Elevated levels of MMP-2 and MMP-9 have been observed in the tear fluid of patients with RCE. These matrix-degrading enzymes were found to be up-regulated in human epithelia affected by recurrent erosion. These enzymes are concentrated in basal epithelial cells where they may play an important role in degradation of the epithelial anchoring system and result in recurrent epithelial slippage and erosion.14

Etiology

Recurrent corneal erosions are the clinical end result of multiple disorders of the corneal epithelium and basement membrane. Although most of the patients with unilateral RCE will present after a history of acute trauma to the cornea with sloughing or erosion of the corneal epithelium (Fig. 26.3), careful consideration must be given to a wide spectrum of causes, specifically in patients with a bilateral disease, having no prior injury to the cornea.

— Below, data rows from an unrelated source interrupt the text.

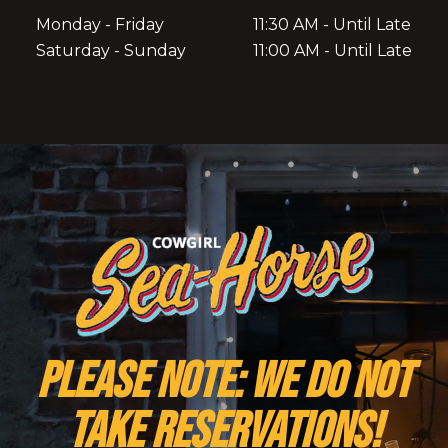
Monday - Friday
11:30 AM - Until Late
Saturday - Sunday
11:00 AM - Until Late
PLEASE NOTE: We do NOT
take reservations!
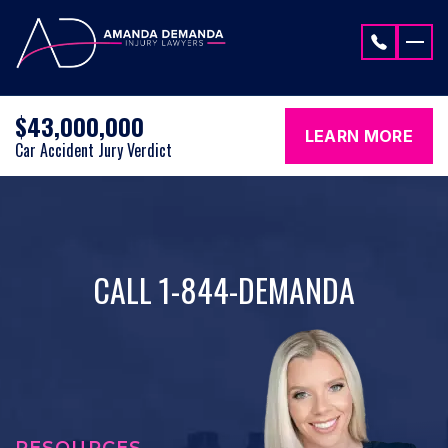
Skip to content
$43,000,000
LEARN MORE
Car Accident Jury Verdict
CALL 1-844-DEMANDA
RESOURCES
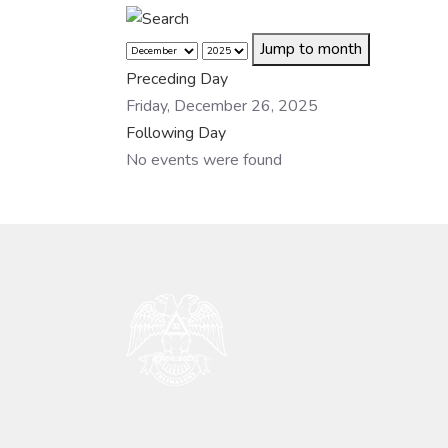
Jump to month
Preceding Day
Friday, December 26, 2025
Following Day
No events were found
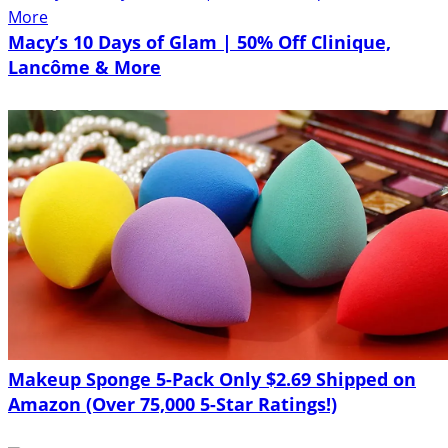
Macy’s 10 Days of Glam | 50% Off Clinique,
Lancôme & More
Makeup Sponge 5-Pack Only $2.69 Shipped on
Amazon (Over 75,000 5-Star Ratings!)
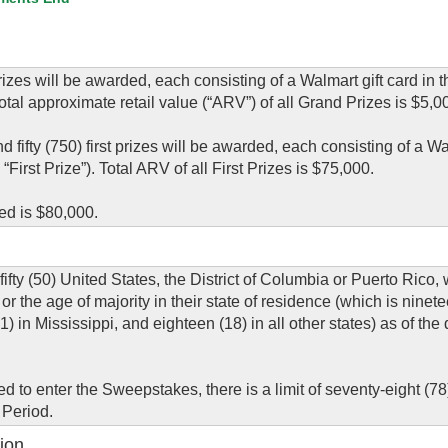
es will be awarded, each consisting of a Walmart gift card in 
otal approximate retail value (“ARV”) of all Grand Prizes is $5,0
fty (750) first prizes will be awarded, each consisting of a Wal
First Prize”). Total ARV of all First Prizes is $75,000.
ed is $80,000.
fifty (50) United States, the District of Columbia or Puerto Rico,
or the age of majority in their state of residence (which is ninete
in Mississippi, and eighteen (18) in all other states) as of the 
 to enter the Sweepstakes, there is a limit of seventy-eight (78)
 Period.
ion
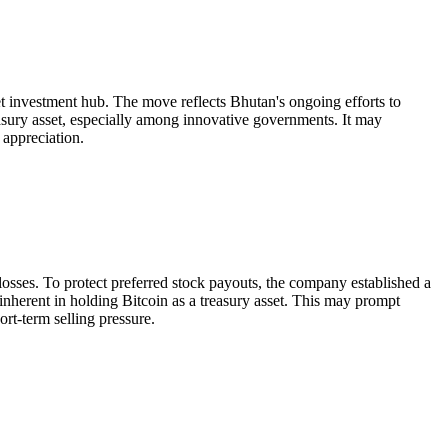
et investment hub. The move reflects Bhutan's ongoing efforts to
easury asset, especially among innovative governments. It may
 appreciation.
 losses. To protect preferred stock payouts, the company established a
k inherent in holding Bitcoin as a treasury asset. This may prompt
rt-term selling pressure.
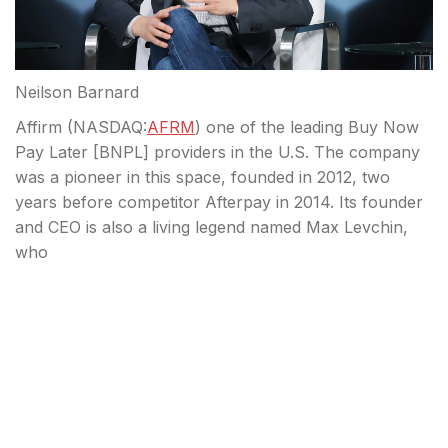
Neilson Barnard
Affirm (
NASDAQ:
AFRM
) one of the leading Buy Now
Pay Later [BNPL] providers in the U.S. The company
was a pioneer in this space, founded in 2012, two
years before competitor Afterpay in 2014. Its founder
and CEO is also a living legend named Max Levchin,
who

The etiology of RCE may be classified into primary and secondary disorders (Box 26.1).9 Primary disorders include genetic disorders, chiefly the corneal dystrophies that involve the epithelium, basement membrane or anterior stroma. Primary disorders are usually bilateral, symmetrical, and may occur in multiple locations in the cornea. The most common of these etiologies is the map-dot finger print dystrophy (Figs 26.4, 26.5). RCE is a common manifestation in lattice dystrophy, which involves the anterior stroma (Fig. 26.6).15

The secondary basement membrane disorders leading to RCE are more common. They are usually acquired disorders, appear in one eye, and are often limited to a single location in the cornea. Of these, minor trauma to the corneal epithelium is the most common cause for RCE. Trauma to the epithelium can be caused by a fingernail, plant material, sharp domestic objects, or the edge of a piece of paper (Fig. 26.7).16 Salzmann’s nodular degeneration is another common acquired disorder that may be associated with recurrent erosions (Fig. 26.8).